## Work task
Output a faithful copy of the entries, every picture removed.

-=-=-

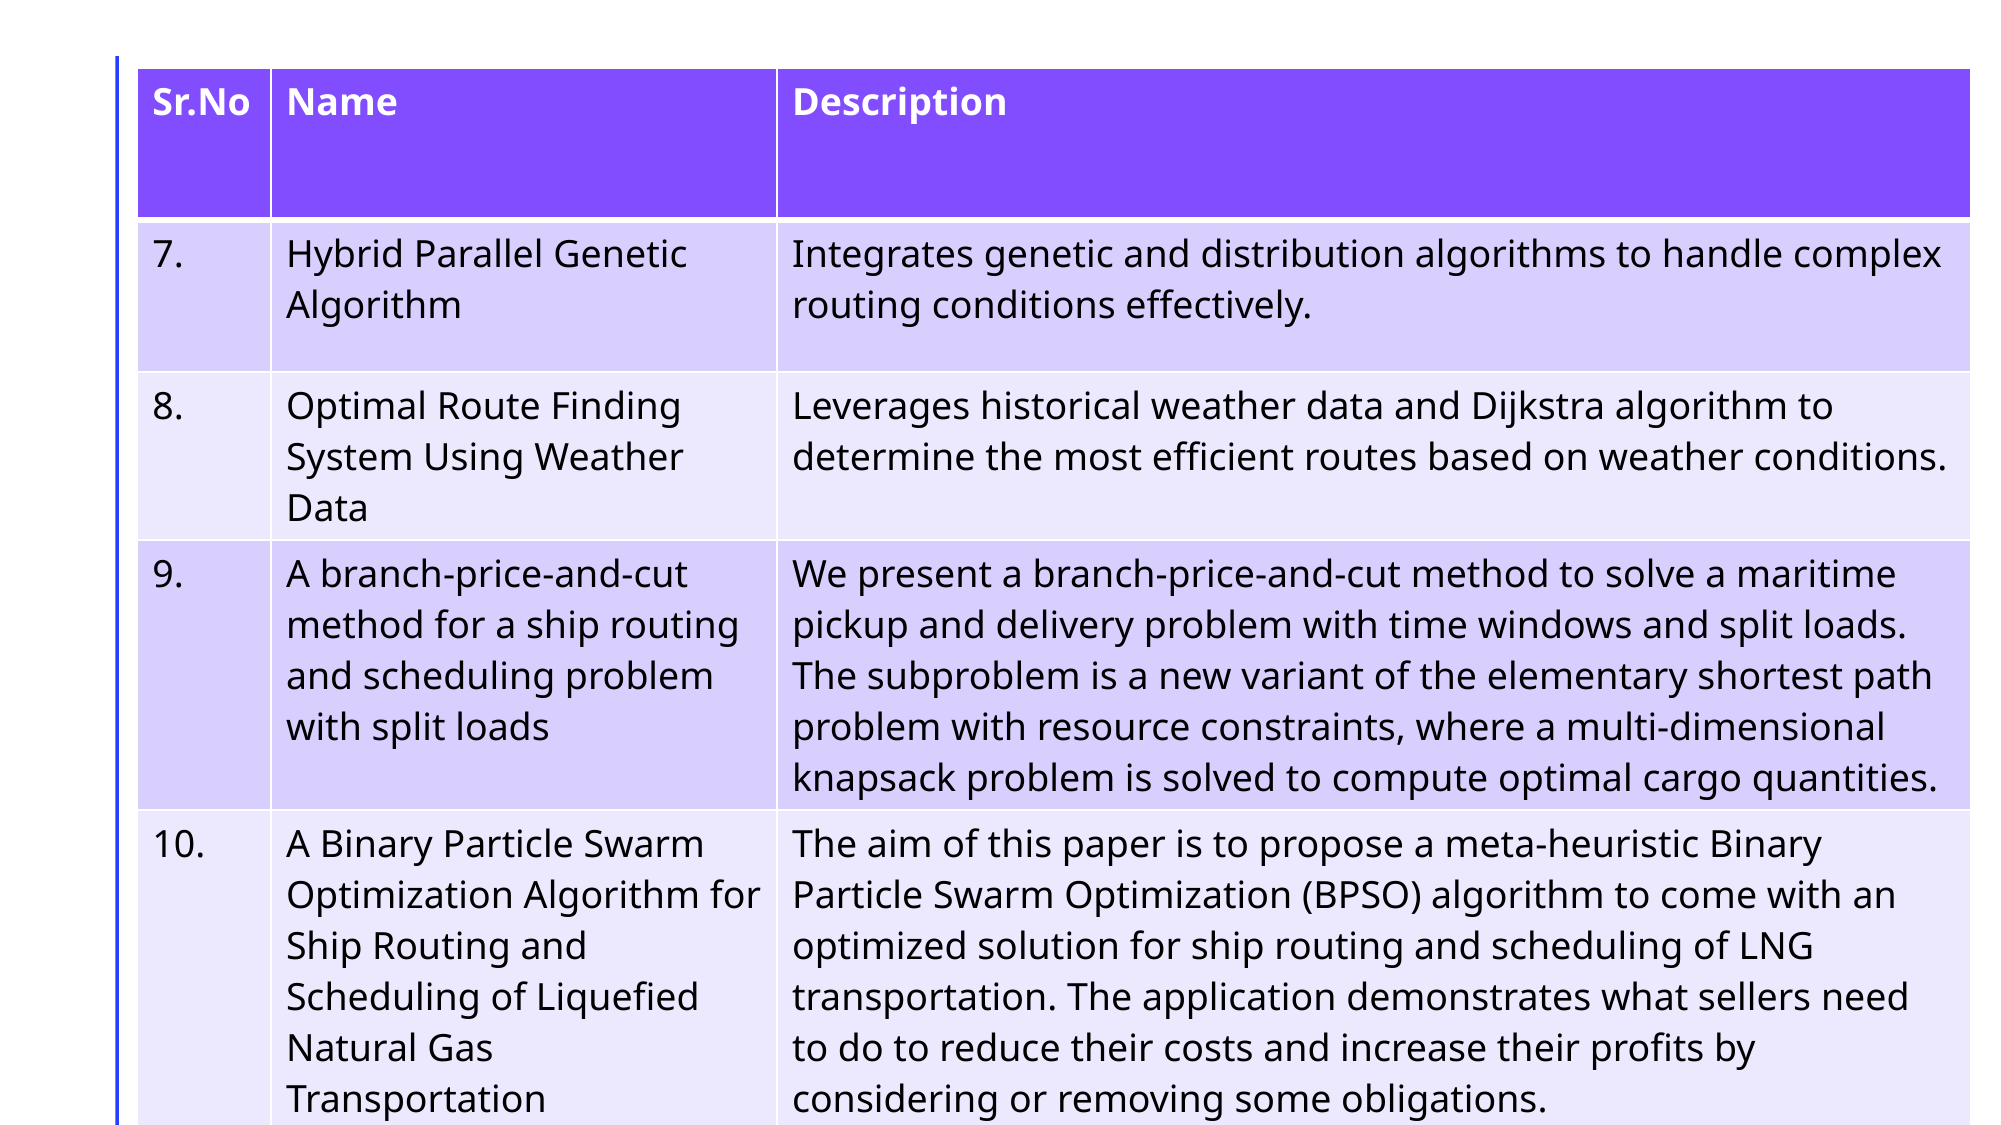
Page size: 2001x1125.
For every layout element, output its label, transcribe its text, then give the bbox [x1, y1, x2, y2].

table_cell A Binary Particle Swarm Optimization Algorithm for Ship Routing and Scheduling of Liquefied Natural Gas Transportation [272, 811, 776, 1125]
table_cell The aim of this paper is to propose a meta-heuristic Binary Particle Swarm Optimization (BPSO) algorithm to come with an optimized solution for ship routing and scheduling of LNG transportation. The application demonstrates what sellers need to do to reduce their costs and increase their profits by considering or removing some obligations. [778, 811, 1970, 1125]
table_cell A branch-price-and-cut method for a ship routing and scheduling problem with split loads [272, 541, 776, 809]
table_cell 10. [138, 811, 270, 1125]
table_cell Hybrid Parallel Genetic Algorithm [272, 223, 776, 371]
table_cell We present a branch-price-and-cut method to solve a maritime pickup and delivery problem with time windows and split loads. The subproblem is a new variant of the elementary shortest path problem with resource constraints, where a multi-dimensional knapsack problem is solved to compute optimal cargo quantities. [778, 541, 1970, 809]
table_cell Leverages historical weather data and Dijkstra algorithm to determine the most efficient routes based on weather conditions. [778, 373, 1970, 539]
table_header Description [778, 69, 1970, 217]
table_header Sr.No [138, 69, 270, 217]
table_cell Optimal Route Finding System Using Weather Data [272, 373, 776, 539]
table_header Name [272, 69, 776, 217]
table_cell 8. [138, 373, 270, 539]
table_cell 7. [138, 223, 270, 371]
table_cell 9. [138, 541, 270, 809]
table_cell Integrates genetic and distribution algorithms to handle complex routing conditions effectively. [778, 223, 1970, 371]
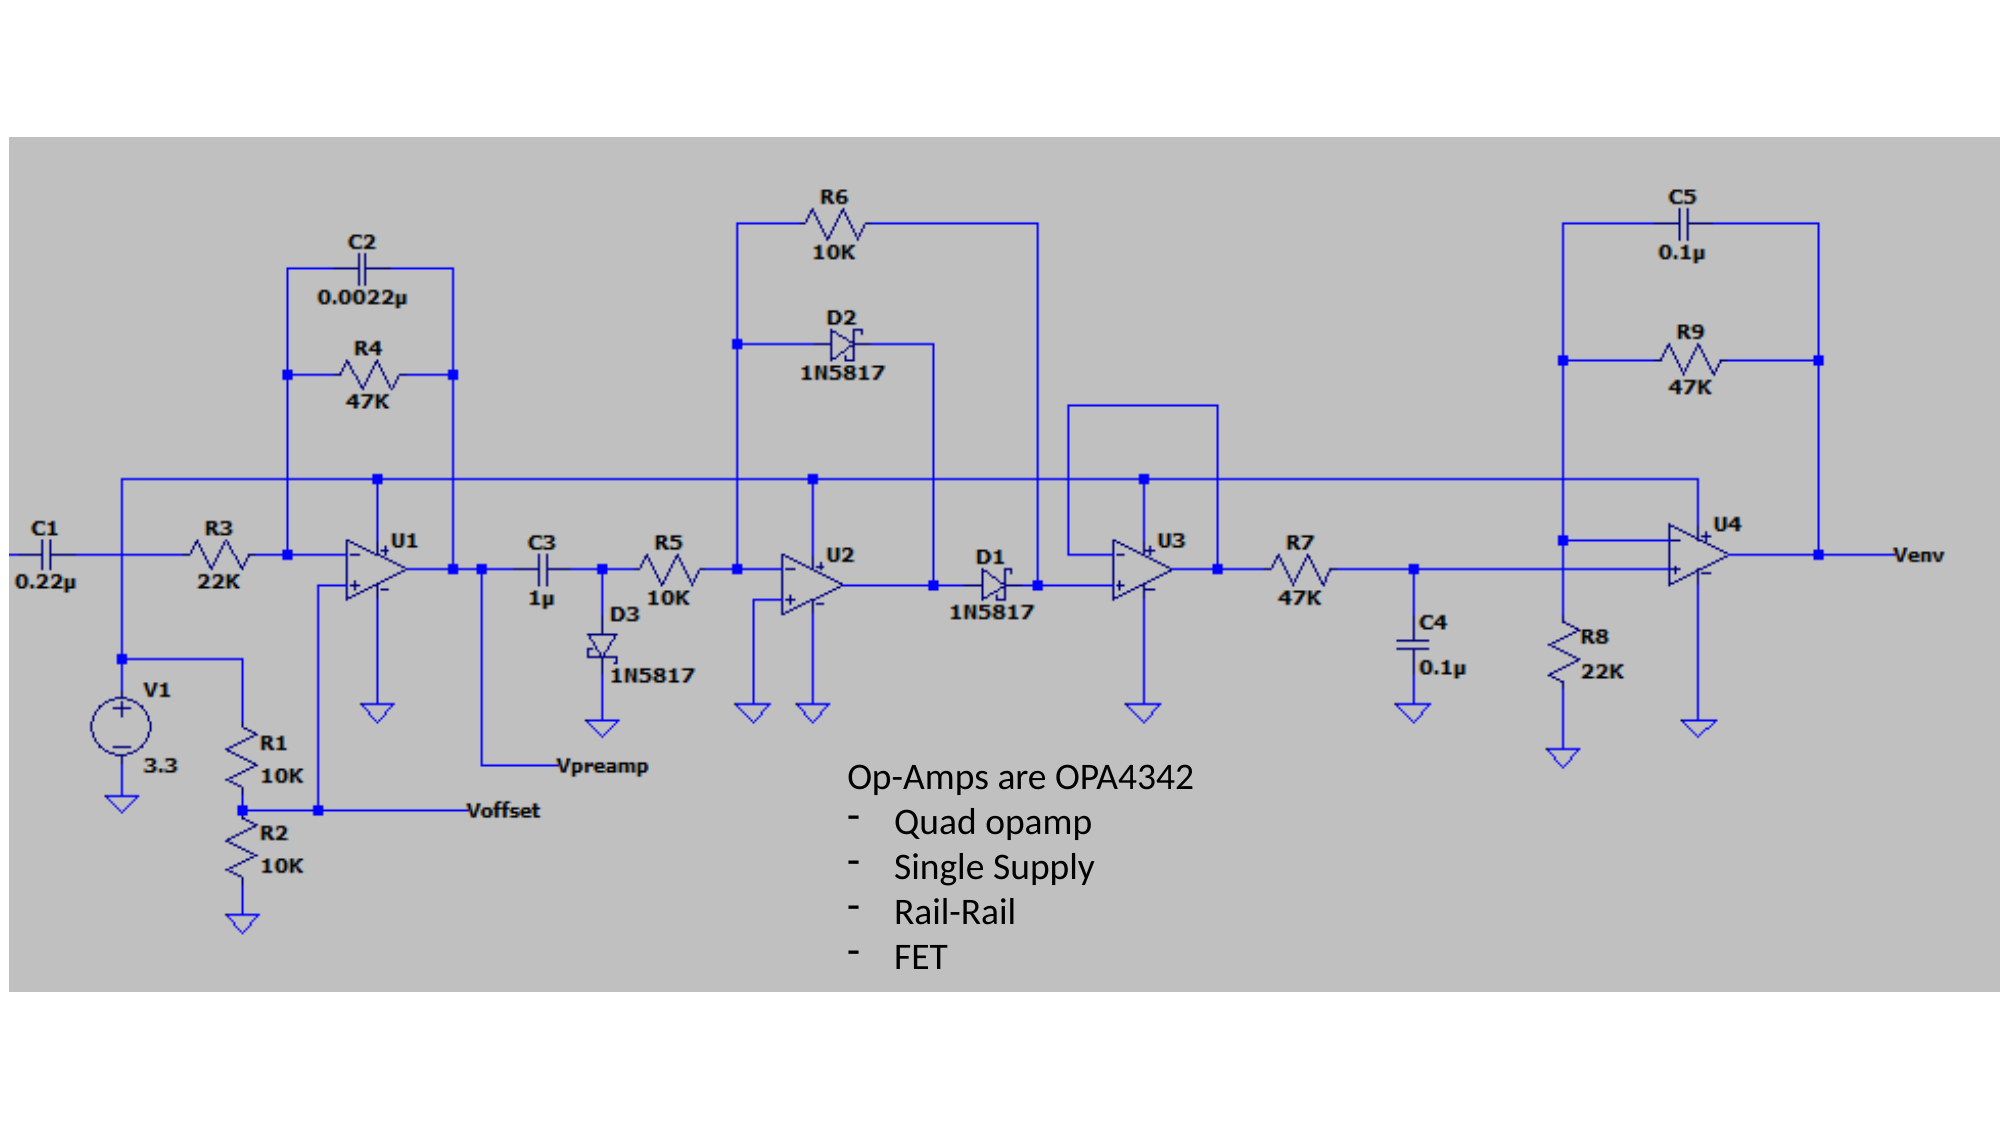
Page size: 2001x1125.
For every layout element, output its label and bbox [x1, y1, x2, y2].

text_box [9, 137, 2000, 992]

-=-=-

## Output of the task
Page size: 2001x1125.
For every layout element, output its label, transcribe its text, then give the bbox [x1, y1, x2, y2].

table_cell A Binary Particle Swarm Optimization Algorithm for Ship Routing and Scheduling of Liquefied Natural Gas Transportation [272, 811, 776, 1125]
table_cell The aim of this paper is to propose a meta-heuristic Binary Particle Swarm Optimization (BPSO) algorithm to come with an optimized solution for ship routing and scheduling of LNG transportation. The application demonstrates what sellers need to do to reduce their costs and increase their profits by considering or removing some obligations. [778, 811, 1970, 1125]
table_cell A branch-price-and-cut method for a ship routing and scheduling problem with split loads [272, 541, 776, 809]
table_cell 10. [138, 811, 270, 1125]
table_cell Hybrid Parallel Genetic Algorithm [272, 223, 776, 371]
table_cell We present a branch-price-and-cut method to solve a maritime pickup and delivery problem with time windows and split loads. The subproblem is a new variant of the elementary shortest path problem with resource constraints, where a multi-dimensional knapsack problem is solved to compute optimal cargo quantities. [778, 541, 1970, 809]
table_cell Leverages historical weather data and Dijkstra algorithm to determine the most efficient routes based on weather conditions. [778, 373, 1970, 539]
table_header Description [778, 69, 1970, 217]
table_header Sr.No [138, 69, 270, 217]
table_cell Optimal Route Finding System Using Weather Data [272, 373, 776, 539]
table_header Name [272, 69, 776, 217]
table_cell 8. [138, 373, 270, 539]
table_cell 7. [138, 223, 270, 371]
table_cell 9. [138, 541, 270, 809]
table_cell Integrates genetic and distribution algorithms to handle complex routing conditions effectively. [778, 223, 1970, 371]
Page size: 2001x1125.
For every layout element, output its label and bbox [x1, y1, x2, y2].

text_box [9, 137, 2000, 992]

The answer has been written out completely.